Each node exposes two health endpoints:

/primary endpoint:

  • Returns 200 OK if node is the leader
  • Returns 503 Service Unavailable if node is a follower
  • Load balancer uses this to find the leader

/replica endpoint:

  • Returns 200 OK if node is a follower
  • Returns 503 Service Unavailable if node is the leader
  • Optional: use for read-only backends

Implementation (from example code):

async fn health_primary(State(engine): State<Arc<EmbeddedEngine>>) -> StatusCode {
    if engine.is_leader() {
        StatusCode::OK
    } else {
        StatusCode::SERVICE_UNAVAILABLE
    }
}

§Request Routing Strategy

Write backend:

  1. Load balancer checks /primary on all nodes
  2. Only the node returning 200 receives write traffic
  3. Health checks run every 3 seconds (configurable)
  4. On leader failure, new leader detected within 1-2 seconds

Read backend:

  1. Round-robin across all healthy nodes
  2. All nodes can serve reads (LeaseRead consistency)
  3. Sub-millisecond local reads via embedded engine

§Load Balancer Options

This pattern works with any HTTP load balancer:

Load BalancerHealth Check SupportConfiguration Complexity
HAProxy✅ HTTP status codesLow (reference above)
Nginx✅ Active health checks (Plus)Medium
Envoy✅ HTTP health checksMedium (YAML config)
Custom✅ Any HTTP clientVaries

Choosing a load balancer:

  • HAProxy: Industry standard, battle-tested, free
  • Nginx Plus: If already using Nginx ecosystem
  • Envoy: For service mesh environments
  • Custom: Use any HTTP client to poll health endpoints

§Failover Behavior

Scenario: Leader node fails

Time 0s: Node 1 (leader) crashes
   ↓
Time 1s: HAProxy health check fails on Node 1
   ↓
Time 2s: Raft election timeout triggers
   ↓
Time 3s: Node 2 elected as new leader
   ↓
Time 4s: HAProxy detects Node 2 /primary → 200
   ↓
Result: Write traffic automatically routes to Node 2

Downtime: ~3-5 seconds (configurable via Raft election timeout)

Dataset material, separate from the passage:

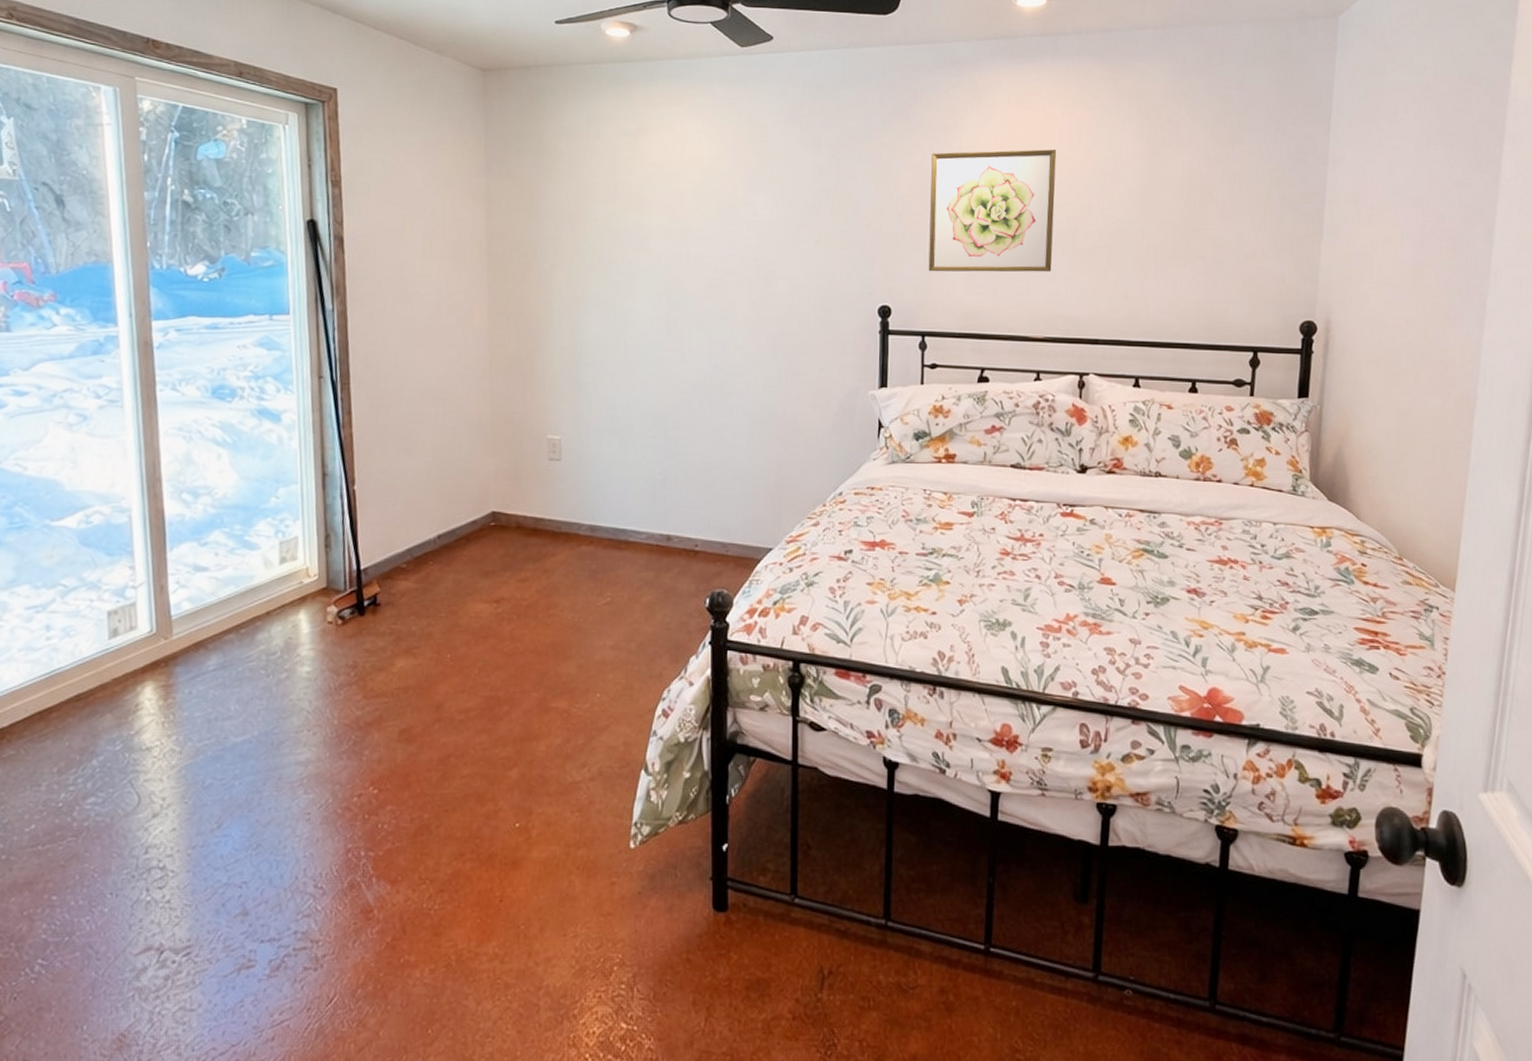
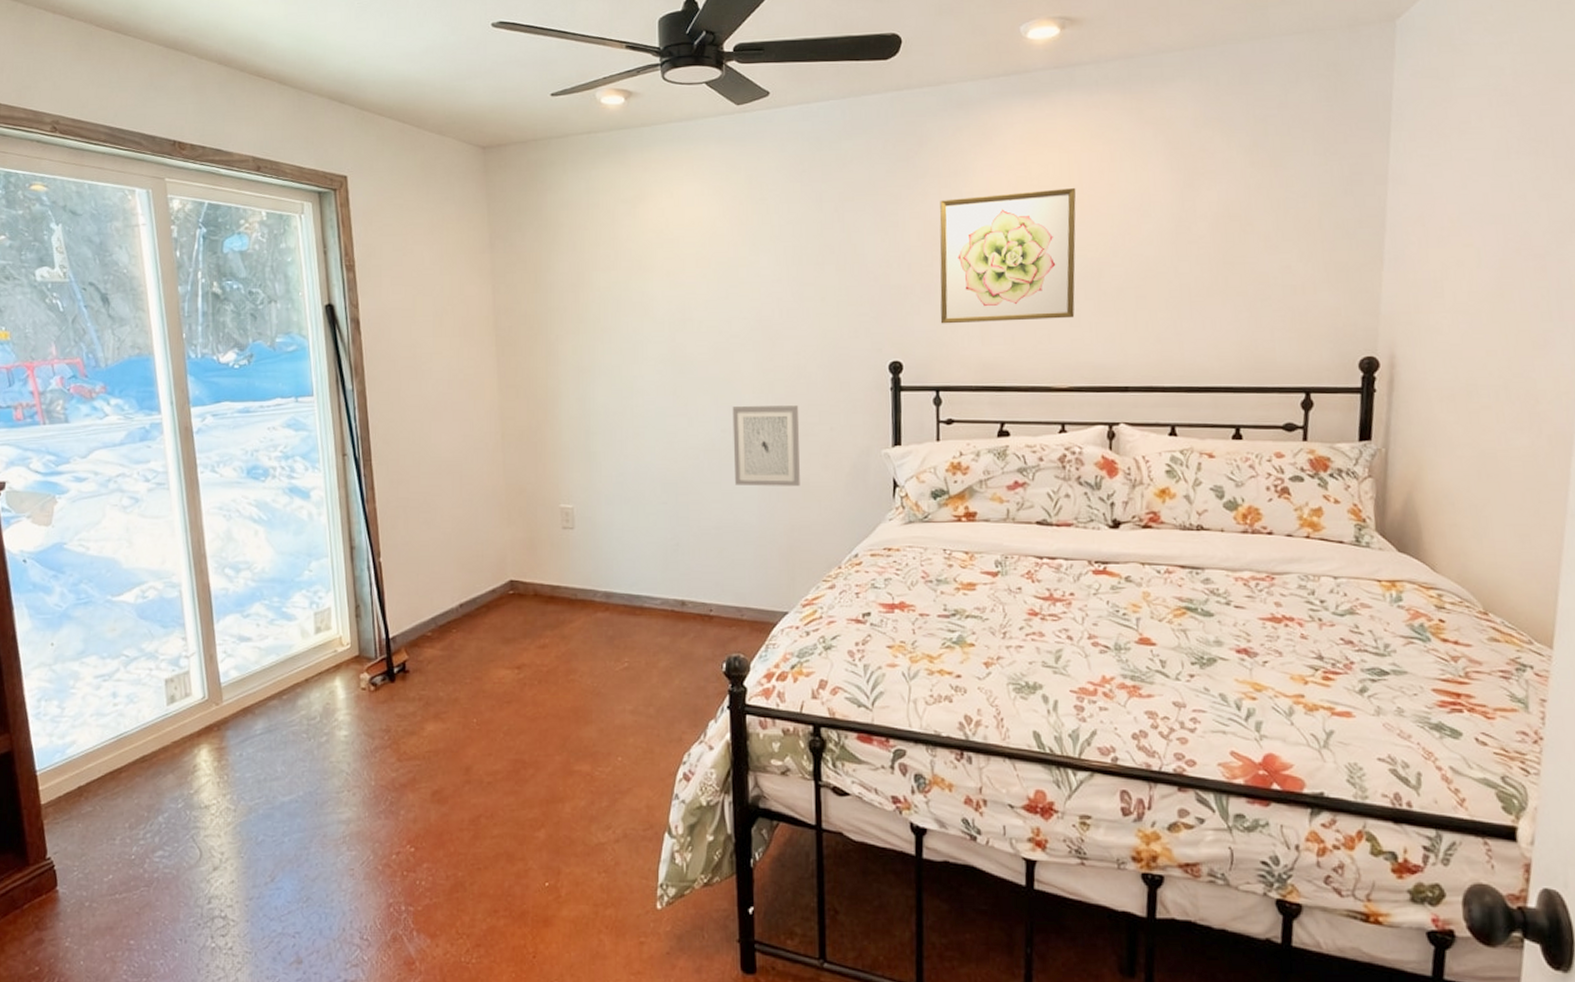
wall art: none [724,343,791,424] -> present [732,405,800,486]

Data safety: All committed writes replicated to at least 2 nodes before acknowledgment


§Production Considerations

§Scaling

Add more nodes:

  • 5-node cluster tolerates 2 failures
  • 7-node cluster tolerates 3 failures
  • Update initial_cluster in config files
  • Add servers to load balancer config

§Monitoring

Essential metrics:

  • Health endpoint response times
  • Leader election frequency
  • Read/write latency distribution
  • Raft replication lag

§Network Partitions

Split-brain prevention:

  • Raft requires majority quorum (2/3 for 3-node)
  • Minority partition cannot elect leader
  • Minority partition rejects writes
  • Load balancer routes around failed partition

§When to Use This Pattern

✅ Use embedded mode + load balancer when:

  • Your application is written in Rust
  • You need custom HTTP/gRPC API (not just KV)
  • You want sub-millisecond local reads
  • You’re deploying multiple application instances

⚠️ Consider standalone mode when:

  • Your application is not in Rust
  • You need language-agnostic deployment
  • 1-2ms gRPC latency is acceptable

See Integration Modes for comparison.


§See Also


Key Takeaway: This pattern gives you production-grade HA with minimal complexity. The load balancer handles routing, d-engine handles consistency. Copy the config, run make start-cluster, and you’re done.